Whereas this was a purely commercial supplier, the case has synergy with cases that can sometimes be made against charities, and is reminiscent of HMRC’s misguided arguments in Will Woodlands. HMRC attempted to use the precedent of Vehicle Control Services as the proposition that mere receipt of outside scope income causes input tax apportionment (despite Frank Smart being against them on that). But VCS involved receipt of fines from car park infringements, which was deemed to be a business activity, albeit not involving consideration for taxable supplies. The current case involved subsidies for a single energy business, and was not predicated on pursuing outside scope income for its own sake. This removed HMRC’s key precedent.
HMRC also argued that the University of Cambridge CJEU decision relating to investment management costs showed that an apportionment was needed. However, that arose because the costs generated income that was wholly outside the scope, whereas the current case involved costs that had a direct and immediate link to the taxable supplies, so there was no realistic comparison between them. HMRC argued that, without the biomass energy business, the appellant could not have obtained the grants. But the tribunal accepted that this wrongly applied the ‘but for test’, since it was only consequential that grants arose from pursuing the taxable trade, and was not part of that trade. Under the precedent of Southern Primary, a ‘but for’ link with costs is not sufficient to condition the amounts of input tax that can be claimed.
These faulty principles appear to be held dear by HMRC. They lost every stage of their four tiered appeal in the case of Frank Smart.
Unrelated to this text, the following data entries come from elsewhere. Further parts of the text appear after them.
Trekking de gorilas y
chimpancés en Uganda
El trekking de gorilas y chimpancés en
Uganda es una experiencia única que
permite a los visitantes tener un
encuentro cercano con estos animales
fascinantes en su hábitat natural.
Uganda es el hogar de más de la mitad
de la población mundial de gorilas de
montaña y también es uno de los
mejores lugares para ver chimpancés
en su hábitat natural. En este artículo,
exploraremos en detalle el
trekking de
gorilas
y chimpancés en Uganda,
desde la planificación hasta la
This has the feel of a case that will go the same way. Traders who benefit from grants have much to fear from HMRC’s intransigence. Charities often receive grants and donations that they use to deficit-fund, or otherwise have enough wealth to subside, their charitable trading activities. For the same reasons as in this case, they are open to attack from HMRC at least until HMRC recognises that its entire approach to this area is logically flawed.